The Docker container is publicly available on the Pawsey repository (external site) on Quay.io. Users can build on top of the container to install additional Python packages. It can be pulled using Docker using the following command:

$ docker pull quay.io/pawsey/pytorch:2.2.0-rocm5.7.3

The container can be also pulled using singularity:

$ singularity pull pytorch.sif docker://quay.io/pawsey/pytorch:2.2.0-rocm5.7.3

An official AMD container is also available but lacks both support for Cray MPI and some core Python packages, making it unusable on Setonix.

The PyTorch container developed by Pawsey is also available on Setonix as a module installed using SHPC.

Because of software stack deployment policies, container versions deployed on Setonix might be older than what you may find on the online repository. We install new software every six months, roughly. But you are free to pull the latest container in your own space.

To check what version is available, use the module avail command.

Terminal 1. Checking what version of PyTorch is available on Setonix.

$ module avail pytorch

-------------- /software/setonix/2023.08/containers/views/modules --------------
   pytorch/2.2.0-rocm5.7.3

SHPC generates a module (listed above) providing convenient aliases for key programs within the container. This means you can run the container's python3 executable without explicitly loading and executing Singularity command. Singularity module is indeed loaded as a dependency when the PyTorch module is loaded, and all the SIngularity commands are taken care of via wrappers. Here is a very simple example.

Terminal 1. Invoking python3 interpreter within the PyTorch container.

$ module load pytorch/2.2.0-rocm5.7.3 
$ python3
Python 3.10.12 (main, Nov 20 2023, 15:14:05) [GCC 11.4.0] on linux
Type "help", "copyright", "credits" or "license" for more information.
>>> import torch
>>> torch.__version__
'2.2.0a0+git8ac9b20'

Here is another example of running a simple training script on a GPU node during an interactive session:

Terminal 2. Using PyTorch on a compute node in an interactive Slurm session.

setonix-05$ salloc -p gpu -A yourProjectCode-gpu --gres=gpu:1 --time=00:20:00
salloc: Pending job allocation 12386179
salloc: job 12386179 queued and waiting for resources
salloc: job 12386179 has been allocated resources
salloc: Granted job allocation 12386179
salloc: Waiting for resource configuration
salloc: Nodes nid002096 are ready for job
nid002096$ module load pytorch/2.2.0-rocm5.7.3 
nid002096$ python3 main.py

Note that when requesting the interactive allocation, users should use their correct project name instead of the "yourProjectCode" place holder used in the example. Also notice the use of the "-gpu" postfix to the project name in order to be able to access any partition with GPU-nodes.
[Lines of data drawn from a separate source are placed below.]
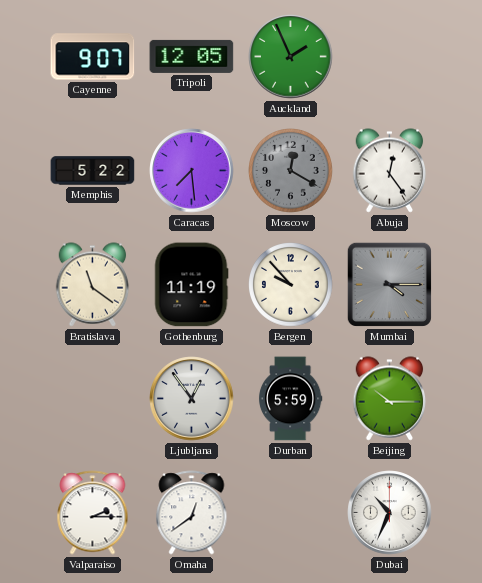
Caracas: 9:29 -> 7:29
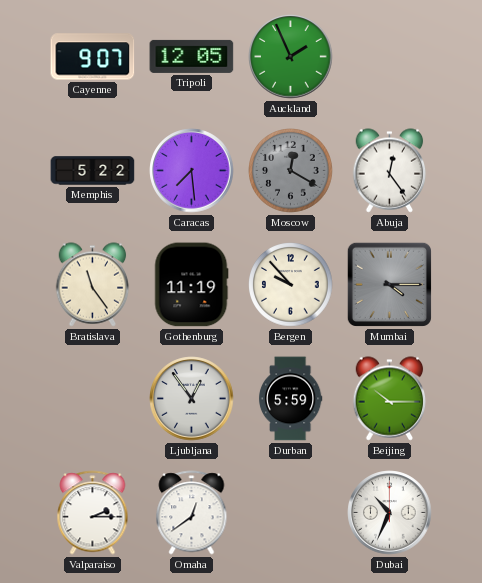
Bratislava: 11:21 -> 11:24
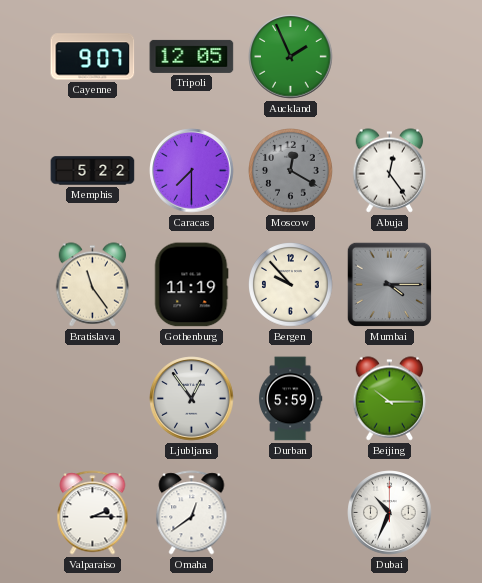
Caracas: 7:29 -> 7:30
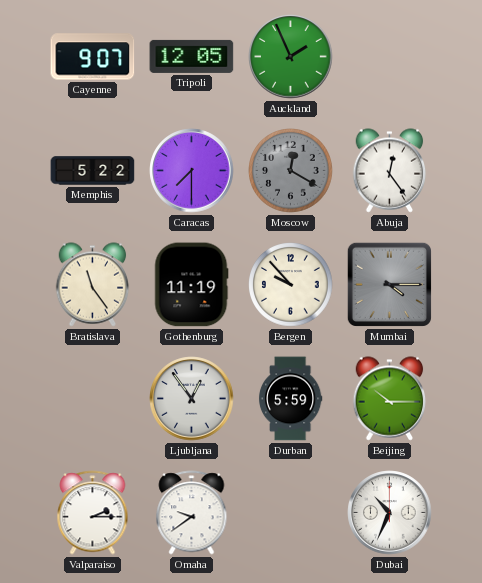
Omaha: 12:39 -> 9:39
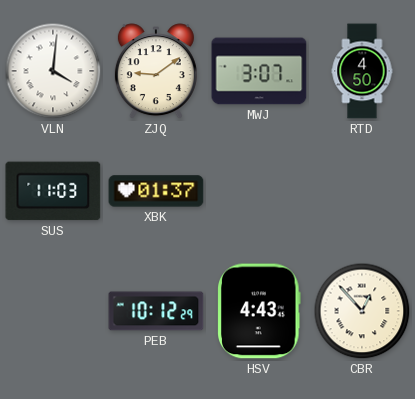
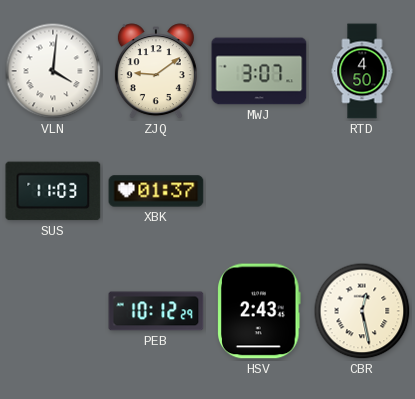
HSV: 4:43 -> 2:43
CBR: 12:53 -> 12:28
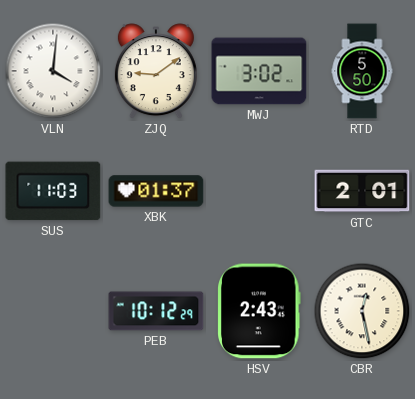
MWJ: 3:07 -> 3:02
RTD: 4:50 -> 5:50
GTC: none -> 2:01
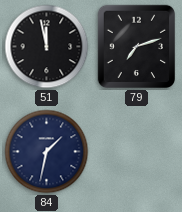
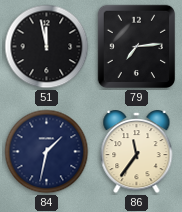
79: 7:12 -> 7:14
86: none -> 11:36
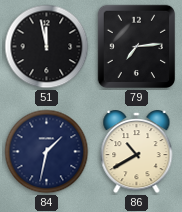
86: 11:36 -> 10:40
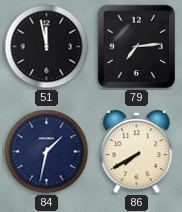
86: 10:40 -> 7:40
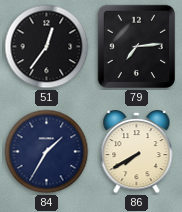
51: 11:58 -> 12:36
84: 1:32 -> 1:35
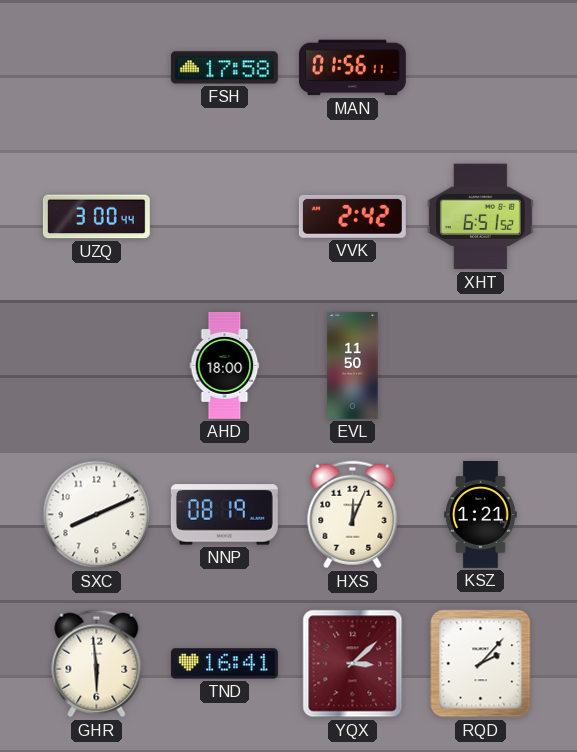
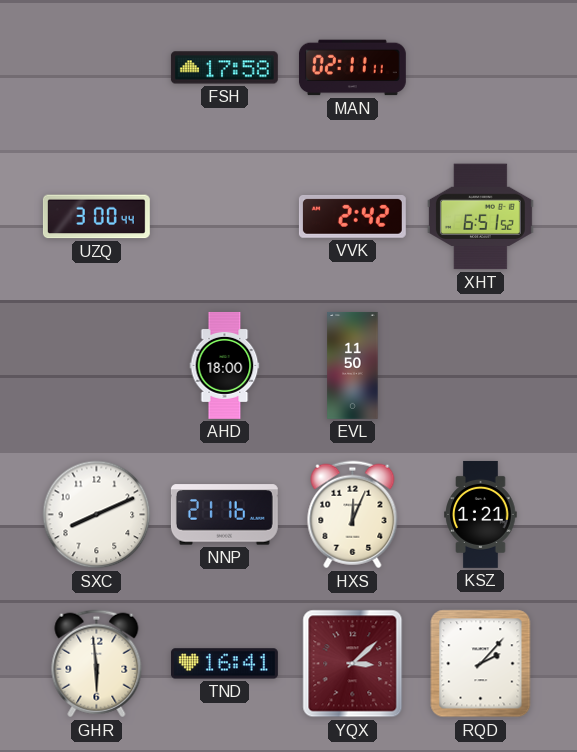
MAN: 01:56 -> 02:11
NNP: 08:19 -> 21:16
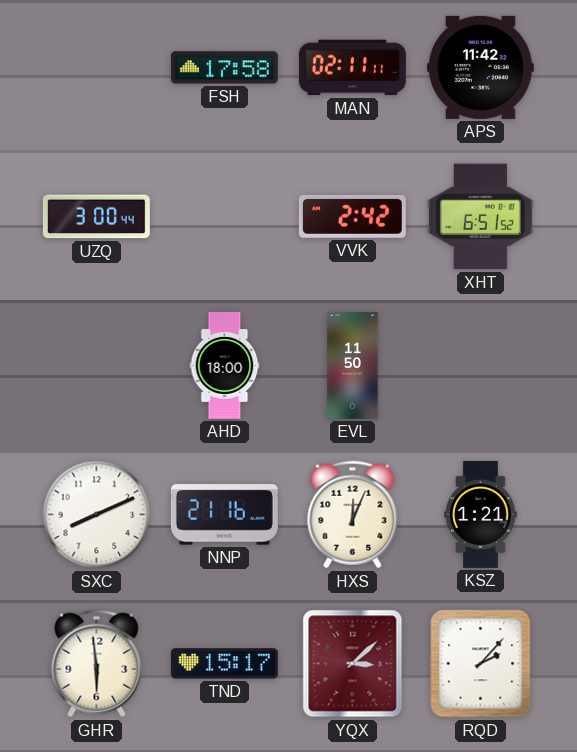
APS: none -> 11:42
TND: 16:41 -> 15:17
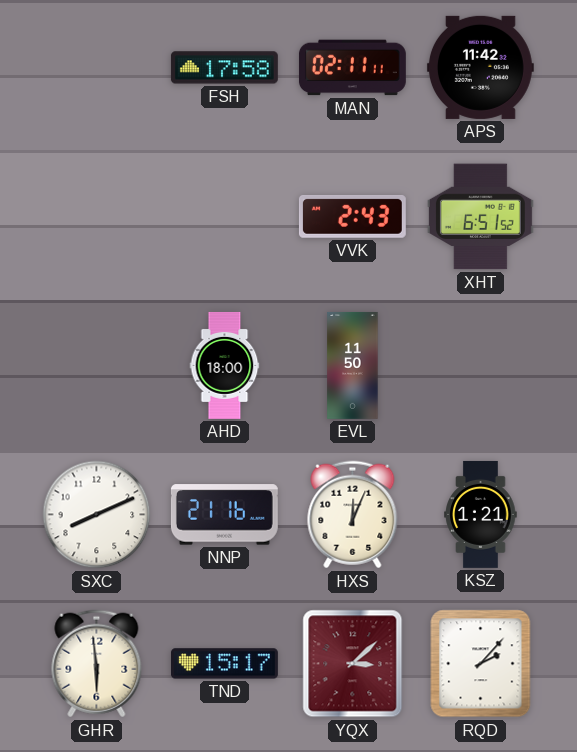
UZQ: 3:00 -> none
VVK: 2:42 -> 2:43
Please refer to the page Example Slurm Batch Scripts for Setonix on GPU Compute Nodes for a detailed explanation of resource allocation on GPU nodes.

Writing PyTorch code for AMD GPUs

To increase portability and to minimise code change, PyTorch implements support for AMD GPUs within the interface initially dedicated only to CUDA. More information at HIP (ROCm) semantics (external site).